Она прекратила свое существование на тридцать седьмом номере от 30 июня 1831 года.

За всеми хлопотами, делами и несчастьями Сомов не писал никому, и только в конце августа возобновил свои связи с внешним миром. Оказалось, он не сидел сложа руки: писал одновременно несколько собственных романов и "былей" и исподволь собирал материалы для "Северных цветов". Он раздобыл уже кое-что, хотя бы ненапечатанную и мало кому известную повесть Батюшкова "Предслава и Добрыня". Обо всем этом он написал Пушкину 31 августа, напоминая ему, что пора думать о "Северных цветах".

Просматривая книжку альманаха, мы можем приблизительно представить себе, что пришло в нее через Сомова.

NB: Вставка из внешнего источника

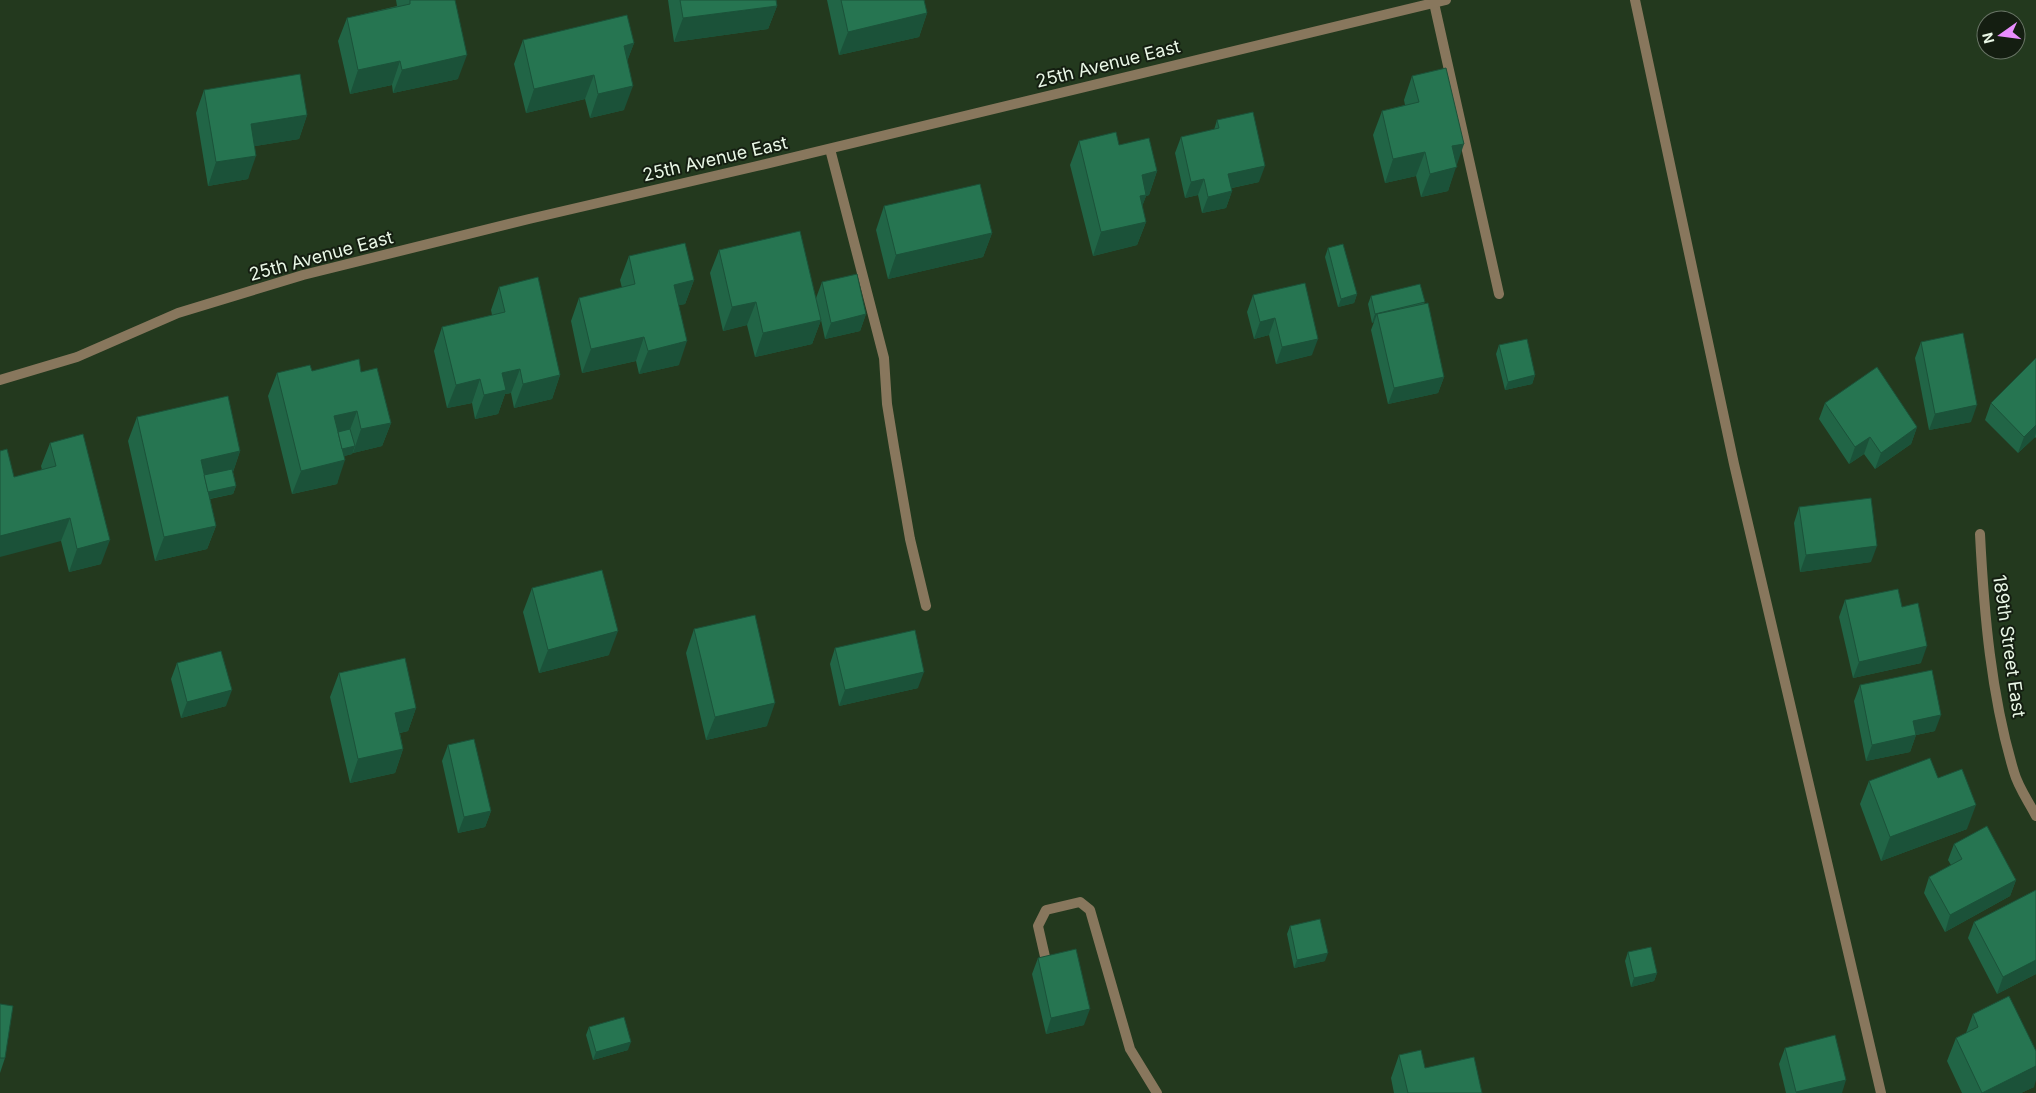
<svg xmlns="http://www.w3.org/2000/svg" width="2036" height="1093" viewBox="0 0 2036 1093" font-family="Inter,sans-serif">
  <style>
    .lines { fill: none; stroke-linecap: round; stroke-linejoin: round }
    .lane { stroke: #88775d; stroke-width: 10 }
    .street { stroke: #88775d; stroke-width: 10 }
    .wall { fill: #216546 }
    .shaded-wall { fill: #1b5239 }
    .building { fill: #267551; stroke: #1b5239 }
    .labels { text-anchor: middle; stroke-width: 4; stroke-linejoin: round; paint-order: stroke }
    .street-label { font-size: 18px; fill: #e9f7e6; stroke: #141e11 }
  </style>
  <rect width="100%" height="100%" fill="#23391e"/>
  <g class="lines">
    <g class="lane">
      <path d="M1635,0l99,464 147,629"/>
      <path d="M1434,3l65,291"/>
      <path d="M830,149l54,209 3,46 7,43 16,92 16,67"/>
      <path d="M1046,961l-8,-35 8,-16 34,-8 10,8 40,139 27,44"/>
    </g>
    <g class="street">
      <path d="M0,380l77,-23 101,-44 125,-38 226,-56 228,-53 689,-166"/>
      <path d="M1980,534c4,79 11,162 34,238 4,15 15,30 22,44"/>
    </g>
  </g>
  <g class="wall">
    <path d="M396,0h59l3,79 -65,14 -1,-8 -42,9 -12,-53 9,-23 50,-12z"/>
    <path d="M668,0h108l1,6 -9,23 -94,13z"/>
    <path d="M827,0h97l3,13 -8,24 -80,18z"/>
    <path d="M523,40l111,3 -7,18 -3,49 -34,8 -5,-19 -59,14 -12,-49z"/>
    <path d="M1412,76l44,89 -8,26 -27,6 -5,-21 -31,7 -12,-48 9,-24 23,-6 -1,-5z"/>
    <path d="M204,90l103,25 -8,24 -44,7 -7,33 -40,7 -12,-73z"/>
    <path d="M1217,120l42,62 -27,6v3l-6,17 -24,5 -4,-18 -13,3 -10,-45 6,-16 33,-7z"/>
    <path d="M1079,141l40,4 38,26 -8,24 -3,1 -4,10 4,16 -9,23 -44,11 -23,-91z"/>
    <path d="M884,206l108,27 -9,24 -95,22 -12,-49z"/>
    <path d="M1328,248l29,46 -3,9 -16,4 -13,-50z"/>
    <path d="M719,250l97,48 6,-16 44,32 -6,17 -35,8 -4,-19 -9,24 -57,13 -8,-32 -24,6 -13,-58z"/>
    <path d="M629,256l65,24 -9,24 -6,1v60l-40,9 -3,-13 -54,12 -11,-52 8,-23 43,-10 -2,-8z"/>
    <path d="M499,287l61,88 -8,24 -38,9 -3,-15 -6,1 -7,20 -23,5 -3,-16 -25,5 -13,-57 8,-24 50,-12 -1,-5z"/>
    <path d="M1253,295l59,60 -36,9 -7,-29 -15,4 -7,-27z"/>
    <path d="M1371,296l53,7 20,74 -6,16 -50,11 -17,-74 3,-8 -2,1 -4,-19z"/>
    <path d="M1921,342l50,80 -42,8 -14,-72z"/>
    <path d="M1499,345l36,30 -3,9 -27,6 -9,-36z"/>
    <path d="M2036,358v80l-1,-1 -17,16 -33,-33 6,-17z"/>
    <path d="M312,371l49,1 30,51 -9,23 -29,7v-1l-1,2 -8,2 -7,28 -45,10 -24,-98 9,-23z"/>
    <path d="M1825,403l92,24 -6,17 -36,25 -11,-15 -15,10 -30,-45z"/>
    <path d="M137,417l103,34 -7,21 3,14 -3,8 -23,5 6,27 -9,23 -52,12 -27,-120z"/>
    <path d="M50,443l51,121 -32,8 -8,-31 -47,-64 28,-7 -1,-4z"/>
    <path d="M1799,507l72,55 -71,10 -6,-49z"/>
    <path d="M532,588l77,67 -70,18 -16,-61z"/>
    <path d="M1845,600l57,7 19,56 -68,15 -14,-61z"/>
    <path d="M694,629l73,97 -61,14 -20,-87z"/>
    <path d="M835,648l83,40 -79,18 -9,-42z"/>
    <path d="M177,663l49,43 -45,12 -10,-39z"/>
    <path d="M339,673l77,35 -8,23 -8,2 3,16 -8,24 -45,10 -20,-86z"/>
    <path d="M1860,685l75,46 -19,4 -6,17 -44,9 -12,-60z"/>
    <path d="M448,745l43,66 -6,16 -27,6 -16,-72z"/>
    <path d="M1869,781l98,48 -86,32 -21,-57z"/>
    <path d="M1954,844l62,36 -6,16 -65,36 -21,-39 5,-16 22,-12 -3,-5z"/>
    <path d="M2036,890v84l-39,20 -29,-56 6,-16z"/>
    <path d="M1290,926l35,35 -31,7 -7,-34z"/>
    <path d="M1628,952l29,21 -3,8 -23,6 -6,-26z"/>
    <path d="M1038,958l46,67 -38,9 -14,-60z"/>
    <path d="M0,1004l5,54 -5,15z"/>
    <path d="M1973,1014l61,73 -13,6h-59l-15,-32 9,-23 10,-5z"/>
    <path d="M589,1027l39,23 -35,10 -7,-25z"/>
    <path d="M1785,1048l57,45h-56l-7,-29z"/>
    <path d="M1399,1055l26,13 57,25h-88l-3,-15z"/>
  </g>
  <g class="shaded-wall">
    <path d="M777,6l-9,23 -94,13 9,-24z"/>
    <path d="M927,13l-8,24 -80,18 9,-23z"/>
    <path d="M634,43l-9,24 -1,-21z"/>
    <path d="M467,55l-9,24 -65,14 9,-23z"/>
    <path d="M400,61l-8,24 -42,9 8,-24z"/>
    <path d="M594,75l-9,24 -59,14 8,-24z"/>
    <path d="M633,86l-9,24 -34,8 8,-24z"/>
    <path d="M307,115l-8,24 -56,9 8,-24z"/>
    <path d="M1464,144l-16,47 -27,6 9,-23 22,-28z"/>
    <path d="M1425,152l-9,24 -31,7 8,-24z"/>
    <path d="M256,156l-8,23 -40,7 8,-24z"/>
    <path d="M1265,166l-6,16 -37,8 6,-16z"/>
    <path d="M1157,171l-8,24 -3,1 -8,22 4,-43z"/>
    <path d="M1204,179l-6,16 -13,3 6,-16z"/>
    <path d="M1232,191l-6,17 -24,5 6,-16z"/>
    <path d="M1146,222l-9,23 -44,11 8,-24z"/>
    <path d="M992,233l-9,24 -95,22 8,-24z"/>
    <path d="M694,280l-9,24 -20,4 9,-23z"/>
    <path d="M1357,294l-3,9 -16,4 3,-8z"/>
    <path d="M756,302l-9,23 -24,6 9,-24z"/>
    <path d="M866,314l-6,17 -35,8 6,-16z"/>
    <path d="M1375,314h2l-3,8 -2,1z"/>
    <path d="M1275,318l-6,17 -15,4 6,-17z"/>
    <path d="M821,320l-9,24 -57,13 8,-24z"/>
    <path d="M644,337l-8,24 -54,12 9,-24z"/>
    <path d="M1318,339l-6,16 -36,9 6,-17z"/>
    <path d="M687,341l-8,24 -40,9 9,-23z"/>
    <path d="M520,369l-9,24 -6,1 -7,20 -23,5 9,-24 18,-22z"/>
    <path d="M560,375l-8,24 -38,9 9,-24z"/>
    <path d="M1535,375l-3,9 -27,6 3,-8z"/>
    <path d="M1444,377l-6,16 -50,11 6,-16z"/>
    <path d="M480,379l-8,24 -25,5 9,-23z"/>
    <path d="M1977,405l-6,17 -42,8 6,-16z"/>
    <path d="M357,411l-9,24 -16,4 2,-23z"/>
    <path d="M391,423l-9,23 -29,7 8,-24z"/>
    <path d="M2036,425v8l-1,4 -17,16 6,-16z"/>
    <path d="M1917,427l-6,17 -36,25 6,-16z"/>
    <path d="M1870,437l-6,17 -15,10 6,-17z"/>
    <path d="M355,446l-3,8 -19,5 3,-8z"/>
    <path d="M240,451l-8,24 -33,7 2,-22z"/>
    <path d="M345,460l-8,24 -45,10 9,-23z"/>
    <path d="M236,486l-3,8 -35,7 3,-8z"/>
    <path d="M70,518l-9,23 -61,16v-21z"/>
    <path d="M216,526l-9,23 -52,12 9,-24z"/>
    <path d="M110,540l-9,24 -32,8 8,-23z"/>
    <path d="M1877,546l-6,16 -71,10 6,-17z"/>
    <path d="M618,631l-9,24 -70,18 9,-23z"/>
    <path d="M1927,646l-6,17 -68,15 6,-16z"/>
    <path d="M924,672l-6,16 -79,18 6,-16z"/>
    <path d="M232,690l-6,16 -45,12 6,-16z"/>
    <path d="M775,703l-8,23 -61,14 9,-23z"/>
    <path d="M416,708l-8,23 -22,5 9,-23z"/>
    <path d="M1941,715l-6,16 -19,4 -6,17 -44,9 6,-16 41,-24z"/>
    <path d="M403,749l-8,24 -45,10 8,-24z"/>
    <path d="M1976,805l-9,24 -86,32 9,-24z"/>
    <path d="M491,811l-6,16 -27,6 6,-16z"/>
    <path d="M2016,880l-6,16 -65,36 5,-17z"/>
    <path d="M1328,953l-3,8 -31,7 3,-8z"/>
    <path d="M2036,960v14l-39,20 6,-17z"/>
    <path d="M1657,973l-3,8 -23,6 3,-9z"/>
    <path d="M1090,1009l-6,16 -38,9 5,-16z"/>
    <path d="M631,1042l-3,8 -35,10 3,-8z"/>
    <path d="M2036,1066v14l-2,7 -13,6h-39z"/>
    <path d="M1846,1080l-4,13h-46v-1z"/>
  </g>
  <g class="building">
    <path d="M410,0h45l12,55 -65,15 -2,-9 -42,9 -11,-52 63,-14z"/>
    <path d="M680,0h96l1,6 -94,12z"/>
    <path d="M841,0h83l3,13 -79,19z"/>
    <path d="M627,15l7,28 -10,3 9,40 -35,8 -4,-19 -60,14 -11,-49z"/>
    <path d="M1446,68l18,76 -12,2 5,21 -27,7 -5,-22 -32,7 -11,-48 37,-9 -7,-26z"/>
    <path d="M300,74l7,41 -56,9 5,32 -40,6 -12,-72z"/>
    <path d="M1253,112l12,54 -37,8 4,17 -24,6 -4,-18 -13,3 -10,-45 38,-9 -2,-8z"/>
    <path d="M1116,132l3,13 30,-7 8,33 -15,4 4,20 -6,1 6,26 -45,10 -22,-91z"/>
    <path d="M980,184l12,49 -96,22 -12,-49z"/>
    <path d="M800,231l21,89 -58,13 -7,-31 -24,5 -13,-57z"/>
    <path d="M685,243l9,37 -20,5 13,56 -39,10 -4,-14 -53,12 -12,-51 56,-14 -6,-28z"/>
    <path d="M1343,244l14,50 -16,5 -13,-51z"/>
    <path d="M857,274l9,40 -35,9 -9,-41z"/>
    <path d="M538,277l22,98 -37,9 -3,-15 -18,4 4,17 -22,5 -4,-16 -24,6 -14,-58 63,-15 -6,-25z"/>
    <path d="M1305,283l13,56 -36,8 -7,-29 -15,4 -7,-27z"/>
    <path d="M1420,284l5,18 -50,12 -4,-18z"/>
    <path d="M1428,303l16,74 -50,11 -17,-74z"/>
    <path d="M1963,333l14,72 -42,9 -14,-72z"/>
    <path d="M1527,339l8,36 -27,7 -9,-37z"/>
    <path d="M2036,358v67l-12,12 -33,-34z"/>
    <path d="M359,359l2,13 16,-4 14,55 -30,6 -4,-18 -23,5 11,44 -44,11 -24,-98 33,-8 2,6z"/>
    <path d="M1877,367l40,60 -36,26 -11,-16 -15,10 -30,-44z"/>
    <path d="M228,396l12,55 -39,9 15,66 -52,11 -27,-120z"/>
    <path d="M350,429l5,17 -13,3 -4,-17z"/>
    <path d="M83,434l27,106 -33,9 -7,-31 -70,18v-85l7,-2 7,28 42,-11 -6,-23z"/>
    <path d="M232,469l4,17 -28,6 -4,-17z"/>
    <path d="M1871,498l6,48 -71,9 -7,-48z"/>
    <path d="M602,570l16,61 -70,19 -16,-62z"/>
    <path d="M1898,589l4,18 16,-4 9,43 -68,16 -14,-62z"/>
    <path d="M755,615l20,88 -60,14 -21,-88z"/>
    <path d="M915,630l9,42 -79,18 -10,-42z"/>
    <path d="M221,651l11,39 -45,12 -10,-39z"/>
    <path d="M405,658l11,50 -21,5 8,36 -45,10 -19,-86z"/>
    <path d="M1932,670l9,45 -28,6 3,14 -44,10 -12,-60z"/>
    <path d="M474,739l17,72 -27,6 -16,-72z"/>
    <path d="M1930,758l8,20 24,-9 14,36 -86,32 -21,-56z"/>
    <path d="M1987,826l29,54 -66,35 -21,-38 33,-18 -8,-15z"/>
    <path d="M2036,890v70l-33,17 -29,-55z"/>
    <path d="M1320,919l8,34 -31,7 -7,-34z"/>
    <path d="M1651,947l6,26 -23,5 -6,-26z"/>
    <path d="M1076,949l14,60 -39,9 -13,-60z"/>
    <path d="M2009,996l27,55v15l-54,27 -26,-55 22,-11 -5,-13z"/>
    <path d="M0,1004l13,2 -8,52h-5z"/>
    <path d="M624,1017l7,25 -35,10 -7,-25z"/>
    <path d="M1835,1035l11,45 -50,12 -11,-44z"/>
    <path d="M1421,1050l4,18 49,-11 8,36h-74l-9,-38z"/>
  </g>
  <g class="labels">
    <g class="street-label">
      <text transform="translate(1108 64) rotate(-14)" y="6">25th Avenue East</text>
      <text transform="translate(715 159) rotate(-13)" y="6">25th Avenue East</text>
      <text transform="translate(321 256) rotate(-15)" y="6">25th Avenue East</text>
      <text transform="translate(2009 646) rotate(82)" y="6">189th Street East</text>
    </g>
  </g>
  <g transform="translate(2001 35) rotate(256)"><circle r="24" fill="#141e11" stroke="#697566"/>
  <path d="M0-4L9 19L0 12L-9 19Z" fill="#e98efe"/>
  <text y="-8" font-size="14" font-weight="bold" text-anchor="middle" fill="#e9f7e6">N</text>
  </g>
</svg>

Из собственных сочинений он поместил в ней два рассказа: "Сватовство (Из воспоминаний старика о его молодости)" и "Живой в обители блаженства вечного" и одно маленькое стихотворение, под которым не поставил своего имени. Стихи эти - "К убегающей красавице" - были уже напечатаны более десяти лет назад, и не совсем понятно, по каким причинам Сомову вдруг захотелось воскресить их; стихи были слабые, даром что их потом стали приписывать Пушкину. Далее - "Предслава и Добрыня", добытая им от какого-то любителя словесности, который получил ее от самого Батюшкова; можно думать, что Сомов сделал и примечание к повести, предупреждающее нападки критики: "Может быть, найдут в этой повести недостаток создания и народности, <…> но поэтическая душа Батюшкова отсвечивается в ней <…> и нежные, благородные чувствования выражены прекрасным гармоническим слогом".

Наконец, в том же прозаическом отделе Сомов поместил "Байкал.

Письмо к О. М. С…" - к нему, Сомову - известного синолога, отца Иакинфа, в миру Никиты, Бичурина, - и анонимный "Отрывок из китайского романа "Хау-Цю-джуань", т. е. "Беспримерный брак". Перевод с китайского". Здесь была история совсем особая.

Отец Иакинф был признанным знатоком Китая, и современники находили даже нечто китайское в его облике. В пушкинском кругу он появился с конца 1820-х годов и с этих пор систематически дарил Пушкину все свои книги. Когда он собирался ехать в Китай в 1829 году вместе со знакомцем своим, П. Л. Шиллингом, некогда вызволившим его из монастырской тюрьмы, Пушкин просился с ним, но ему отказали.

С самого начала "Литературной газеты" отец Иакинф стал ее сотрудником и тогда же, вероятно, сблизился с Орестом Сомовым.

Сомов упоминал о нем в "Северных цветах на 1831 год" и печатал в газете выписки из его корреспонденции. В 1831 году они вступили в переписку: Бичурин жил в Кяхте и посылал Сомову свои замечания на книгу фан-дер-Фельде "Английское посольство в Китае", в которой находил незнание китайских нравов. В июле он ездил в Горячеводск и оттуда прислал Сомову описание Байкала.

Китайский же роман перевел сам О. М. Сомов.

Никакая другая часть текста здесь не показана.